Hickock and Smith are buried on a gently sloping hill at the Mount Muncie Cemetery in Lansing, Kan. The state of Kansas interred its executed criminals there when their families didn't claim the bodies. There are about 28,000 graves.
Cemetery manager Gene Kirby said the Hickock and Smith graves regularly draw visitors, particularly around the anniversary of the Clutter slayings or when "In Cold Blood" receives media attention.
"We have a fair amount of people come out and ask where they're buried, want to come down and actually see the graves," Kirby said. "If there's anything in the news that kind of piques the interest."
The possibility that the pair was involved in the Florida murderers has been considered since 1960, according to records released by the Sarasota Sheriff's Office.
After Smith and Hickock killed the Clutter family in Holcomb, Kan., on Nov. 15, 1959, they fled to Florida in a stolen car. They were spotted at least a dozen times from Tallahassee to Miami and points in between.
On Dec. 18, the two men checked into a Miami Beach motel and checked out the next day. That day, the Walker family was killed at their home on a ranch in the small community of Osprey about four hours northwest of Miami near Sarasota.
Cliff Walker was shot to death and his wife was beaten, raped and then shot. Three-year-old Jimmie was shot to death and his 2-year-old sister was shot and drowned in a bathtub. The gruesome scene days before Christmas shocked investigators. News stories at the time noted that there were gifts around the tree.
At some point on the same day, Smith and Hickock bought items at a Sarasota department store.
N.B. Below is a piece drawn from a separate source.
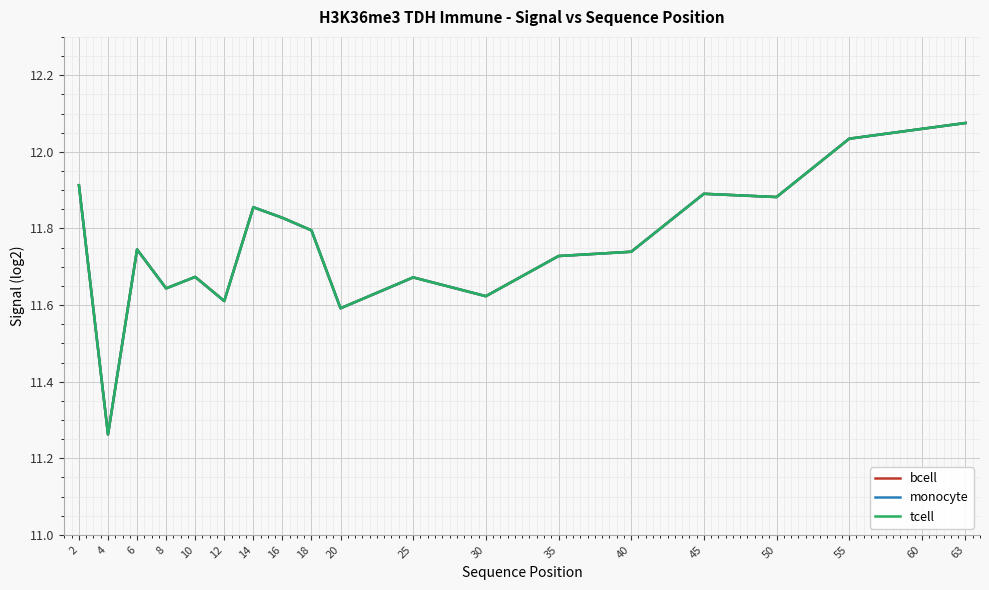

Which series has the widest spread of values?

bcell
On Dec. 21, witnesses say they spoke with Smith and Hickock in Tallahassee.
McGath said the Walkers had been considering buying a 1956 Chevy Bel Air, which was the kind of car Smith and Hickock had stolen and were driving through Florida. McGath thinks that somehow, the Walkers and the killers met because of the car.
The detective found witness statements - and talked to people who are still alive - who said they saw Smith and Hickock in the Sarasota area around the time of the Walker murders. One witness said the taller of the two men had a scratched-up face.
The pair was later arrested in Las Vegas and a polygraph test cleared them of the Walker murders. But in 1987, a polygraph expert said those tests in the early 1960s were worthless.
Authorities said the Walkers still have some living relatives both in and outside of Florida but declined to give names. McGath has been the one leading the effort to find their killers.
She hopes the DNA will prove that Smith and Hickock killed the Walker family so the community can have closure, and so the dozens of people falsely accused over the years as suspects in the case can finally have peace of mind.
Kirby said it's likely that only bones remain in the Kansas coffins.
"In this case, it's going to require a backhoe," he said. "Especially with the drought we had this year, the ground is going to be extremely hard."
Kirby hopes that if an exhumation occurs, officials will be able to get the material they need by simply opening the coffin on site, without full removal. He was also concerned about the timing of any exhumation, because relatives visit other graves and decorate them around Christmas.